___ 読む文章 ___
平成から令和へ! 新しい天皇陛下が即位され時代がひとつ進みました。日本国民全員が初めて体験したこの改元は、新年を迎えるのと同じ晴れやかで希望に満ちたものになり、今ある平和に感謝の気持ちが湧いた方も多かったのではないでしょうか。
いつもとはちょっと違う今年の連休に迎えた5月5日ですが、皇室の長い伝統と格式を目の当たりにした私たちにとって庶民の生活の中に続く「端午の節供」をあらためて考えるいい機会のようですよ。
「端午の節供」そして「こどもの日」ですね!
5月5日が「こどもの日」となったのは1948年です。「国民の祝日に関する法律」により「こどもの人格を重んじ、こどもの幸福をはかるとともに、母に感謝する」趣旨のもとに祝日とされました。戦後国民主権のもとに日本国が作られていく時に、将来を担うこどもを守り育むことを祝う日を定めたのは素晴らしいことですね。
古来5月5日は男の子の成長を祝う日となっていました。特に生まれて初めてこの日を迎える男の子には初節供という特別なお祝いになります。人形や幟が贈られ、お返しにお餅をついたり、柏餅や粽などを配ったり成長を祈る意味をもちます。生まれた子供がみんな元気に成長できるかが不安だった昔は、医療の発達した今とは違い祈るような親の気持ちがあったことでしょう。
そもそも「端午」とは「端五」で月初めの午の日、または5日を意味します。ではなぜ5月? と疑問に思いますよね。日本では奇数を偶数より重んじてきました。正月、5月、9月を特に「正五九の月」として重要視し、厄災を払うために神仏に参詣するものとした月なのです。5月5日にはもともと厄を払うという意味もあったのです。「端午の節供」は中国から入ってきた行事ですが、日本ならではの意味が付けられ定着していったのですね。
厄災を払う、邪気を払う!
科学がさまざまなことを解決している現代ですが、病へのおそれは誰もが持っています。医療も充分でなかった昔の人にとって健康に過ごして行くことへの祈りの深さは、私たちの想像を遥かにこえていることでしょう。
___
端午の節供についての文章から、「5月5日が「こどもの日」とな」から「たのは素晴らしいことですね。」までを一字も変えずに書き写してください。
___ 用意したデータ ___
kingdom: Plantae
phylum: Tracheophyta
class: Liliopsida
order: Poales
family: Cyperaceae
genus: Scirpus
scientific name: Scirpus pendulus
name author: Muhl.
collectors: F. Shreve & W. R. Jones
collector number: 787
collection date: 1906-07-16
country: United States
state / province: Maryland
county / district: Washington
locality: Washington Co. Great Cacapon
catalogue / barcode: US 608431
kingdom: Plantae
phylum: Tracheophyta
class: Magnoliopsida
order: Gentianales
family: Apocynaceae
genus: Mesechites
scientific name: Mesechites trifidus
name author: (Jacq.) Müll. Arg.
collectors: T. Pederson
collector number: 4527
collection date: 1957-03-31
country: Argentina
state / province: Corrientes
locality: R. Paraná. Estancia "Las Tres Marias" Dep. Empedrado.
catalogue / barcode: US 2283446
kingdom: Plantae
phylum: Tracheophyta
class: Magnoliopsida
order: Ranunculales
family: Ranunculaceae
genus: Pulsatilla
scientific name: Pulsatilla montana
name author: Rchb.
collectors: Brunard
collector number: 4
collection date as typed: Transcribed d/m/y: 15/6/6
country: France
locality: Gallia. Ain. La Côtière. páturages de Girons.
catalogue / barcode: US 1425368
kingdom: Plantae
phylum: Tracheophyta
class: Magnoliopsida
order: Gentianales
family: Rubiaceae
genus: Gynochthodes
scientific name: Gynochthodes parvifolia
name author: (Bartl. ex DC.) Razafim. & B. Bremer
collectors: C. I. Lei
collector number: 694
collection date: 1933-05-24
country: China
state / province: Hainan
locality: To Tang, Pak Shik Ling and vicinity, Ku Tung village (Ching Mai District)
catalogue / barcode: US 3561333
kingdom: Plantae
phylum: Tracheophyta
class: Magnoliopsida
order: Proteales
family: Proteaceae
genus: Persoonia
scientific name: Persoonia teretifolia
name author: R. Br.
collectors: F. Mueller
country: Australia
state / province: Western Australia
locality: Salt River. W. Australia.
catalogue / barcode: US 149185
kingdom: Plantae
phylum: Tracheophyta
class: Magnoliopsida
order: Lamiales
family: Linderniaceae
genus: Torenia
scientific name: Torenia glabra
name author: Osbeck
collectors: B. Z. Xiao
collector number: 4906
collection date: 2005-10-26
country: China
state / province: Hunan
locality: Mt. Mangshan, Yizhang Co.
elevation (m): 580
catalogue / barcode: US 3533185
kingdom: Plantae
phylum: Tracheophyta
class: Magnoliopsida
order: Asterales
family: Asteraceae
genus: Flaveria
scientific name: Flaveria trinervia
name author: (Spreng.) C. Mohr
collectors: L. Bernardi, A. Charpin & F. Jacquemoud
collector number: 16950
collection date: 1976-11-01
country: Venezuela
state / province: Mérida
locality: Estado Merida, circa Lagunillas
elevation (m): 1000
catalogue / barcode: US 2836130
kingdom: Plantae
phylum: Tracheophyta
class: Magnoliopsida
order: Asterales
___
解答例:
5月5日が「こどもの日」となったのは1948年です。「国民の祝日に関する法律」により「こどもの人格を重んじ、こどもの幸福をはかるとともに、母に感謝する」趣旨のもとに祝日とされました。戦後国民主権のもとに日本国が作られていく時に、将来を担うこどもを守り育むことを祝う日を定めたのは素晴らしいことですね。